Curtis paid the Indians on the Tulalip reservation, just as he had paid Angeline, buying access. But again, he stressed to his subjects that all he wanted was to observe them going about their day, gathering shellfish, weaving baskets from reeds. He wasn’t there to tell them how to do anything. Just the opposite.

“I will work with you,” he said. “Not at you.”

These pictures had elements of a seventeenth-century Dutch master framing the common class—Vermeer’s The Milkmaid, or even his Girl with the Pearl Earring. Curtis did not consider himself to be doing a historian’s work or that of a journalist or ethnologist. Still, it was important to get it down, and get it right. “The people in the main were sedentary, inhabiting well-made wooden houses,” he wrote of his new acquaintances, trying to correct a false impression of Indian mobility in every part of the West. And if people in Seattle thought native home-building was nothing more than a variant of the primitive shack of Princess Angeline, Curtis knew better; he had seen the glories. They didn’t live in leaky animal-skin tipis or under a roof of bug-ridden brush. “The triumph of their architecture,” he wrote, included a communal lodge that was “520 feet long, 60 feet wide, 15 feet high, supported by 74 split timbers” and built by Angeline’s people just a half century earlier without modern tools. “Agriculture was unknown” to the Coast Salish, he explained, not because Indians were too stupid to till the ground, but because “the ease with which food could be had from the sea left no incentive for development of agricultural life.” As a witness, young Curtis sensed the value of a diminishing world; it occurred to him in a stark epiphany that if he could capture these closing hours, he would have something of lasting value.

Princes Angeline died in her cabin on May 31, 1896.

 

ANGELINE IS NO MORE
AGED INDIAN PRINCESS
PASSES INTO SPIRIT LAND

 

So blared the page-one headline of the leading morning paper, the Post-Intelligencer, accompanied by a sketch drawn from the Curtis studio portrait. City dignitaries hailed Chief Seattle’s daughter without reserve. “Princess Angeline was the best known and most picturesque Indian character of the Pacific Coast, or possibly in the United States,” said one prominent Seattleite. She was easily the most beloved of “the dusky daughters of the soil,” said another.

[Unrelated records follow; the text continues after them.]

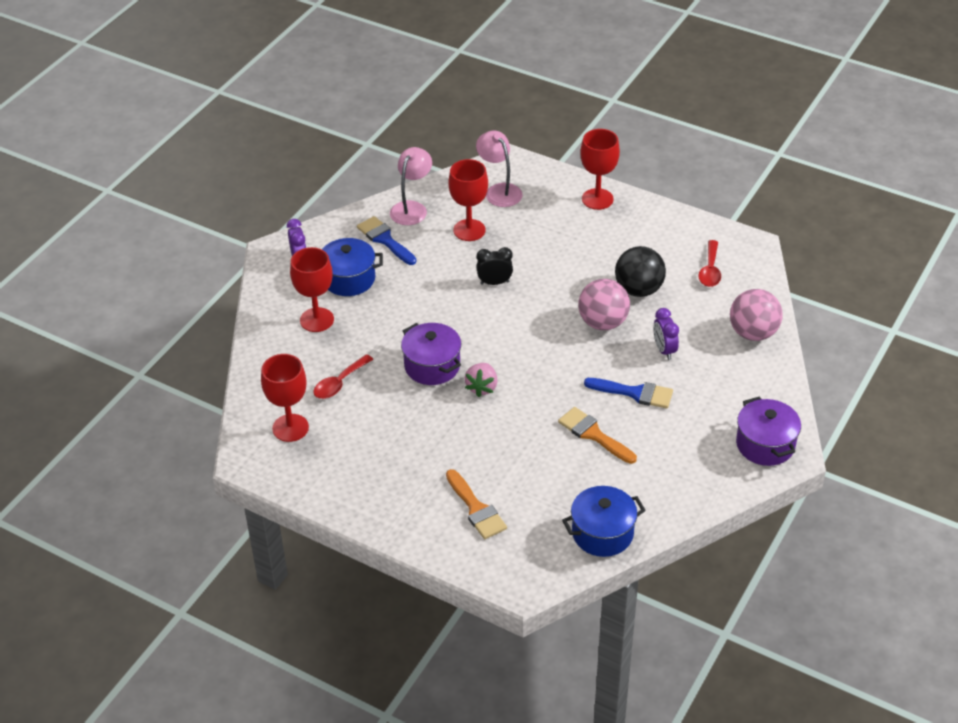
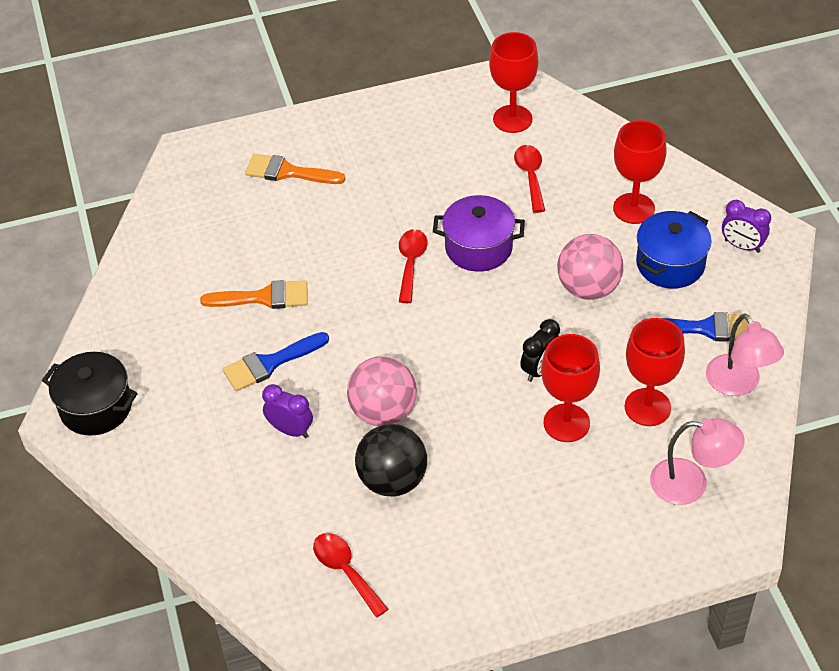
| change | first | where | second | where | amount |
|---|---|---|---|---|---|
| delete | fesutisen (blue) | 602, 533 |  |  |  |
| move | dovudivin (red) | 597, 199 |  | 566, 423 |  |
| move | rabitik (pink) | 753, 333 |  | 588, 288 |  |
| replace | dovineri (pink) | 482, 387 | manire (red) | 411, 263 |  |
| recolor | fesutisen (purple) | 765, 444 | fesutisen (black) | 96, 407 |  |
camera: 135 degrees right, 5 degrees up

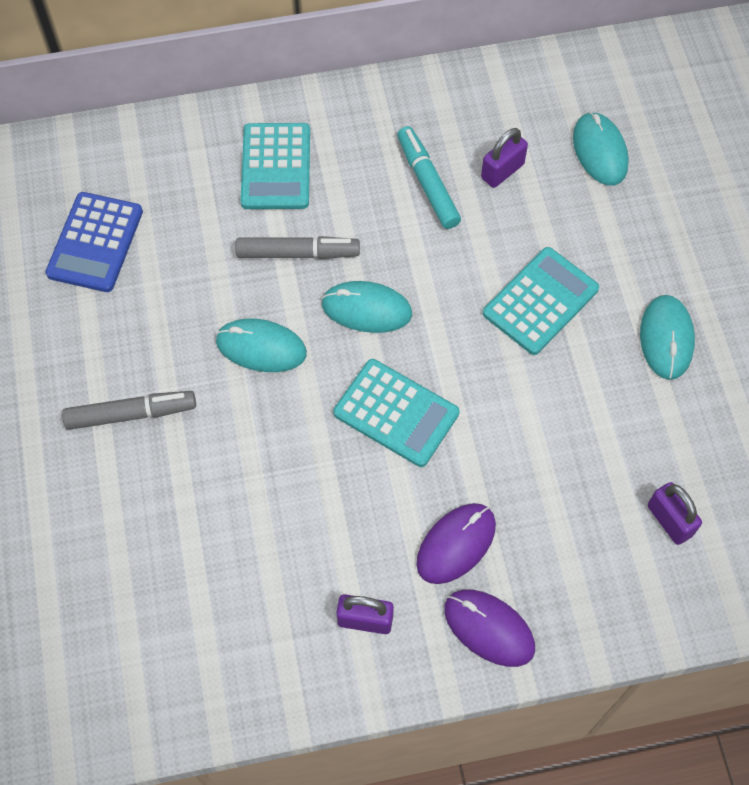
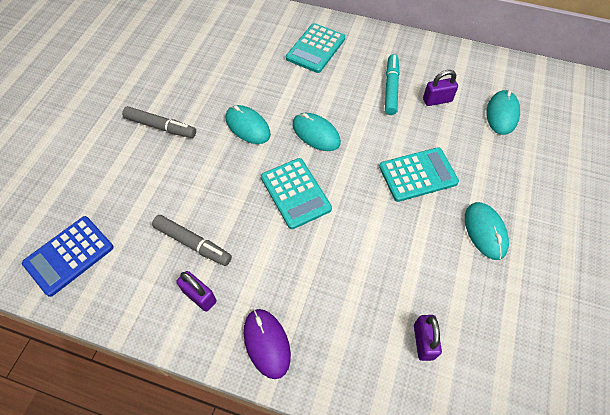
| change | first | where | second | where | amount |
|---|---|---|---|---|---|
| delete | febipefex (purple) | 456, 544 |  |  |  |
| move | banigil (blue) | 95, 242 |  | 69, 255 |  |
| move | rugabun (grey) | 298, 253 |  | 193, 243 |  |
| rotate | febipefex (turquoise) | 666, 338 |  | 485, 231 | 45 degrees counterclockwise |
camera: 30 degrees right, 5 degrees down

For her funeral, the church ladies solicited money to build a casket in the form of a dugout canoe, which was prominently displayed at a mass in Our Lady of Good Help Church. She was buried under a big slab of rough-hewn granite at Lake View Cemetery. On the stone was chiseled: “Angeline, Daughter of Sealth, May 31, 1896.” Her cane was passed on to a civic grandee. In death, she gave the mythic poem of her life its last lines:

 

There she lies, the Indian Queen

Wrinkled, wise old Angeline.

 

At the far southern edge of the city, near Lake Washington, a street was named for the princess. Her passing was news across the United States, detailed in a lengthy wire-service article. “She is almost certainly the last of the Duwamish Tribe,” the story concluded. And with that, the new inhabitants of this part of the Far West closed the book on a people whose presence had gone back to at least the time of the Roman Empire—most everyone, that is, but young Edward Curtis. For him, Angeline was the start of the largest, most comprehensive and ambitious photographic odyssey in American history. The second step would be upward, into the clouds.

 

[Image]


Princess Angeline, the last surviving child of Chief Seattle. Curtis took this photo in his studio in 1896, shortly before Angeline’s death, at a time when it was illegal for Indians to live in the city named for her father. He paid her a dollar for the sitting.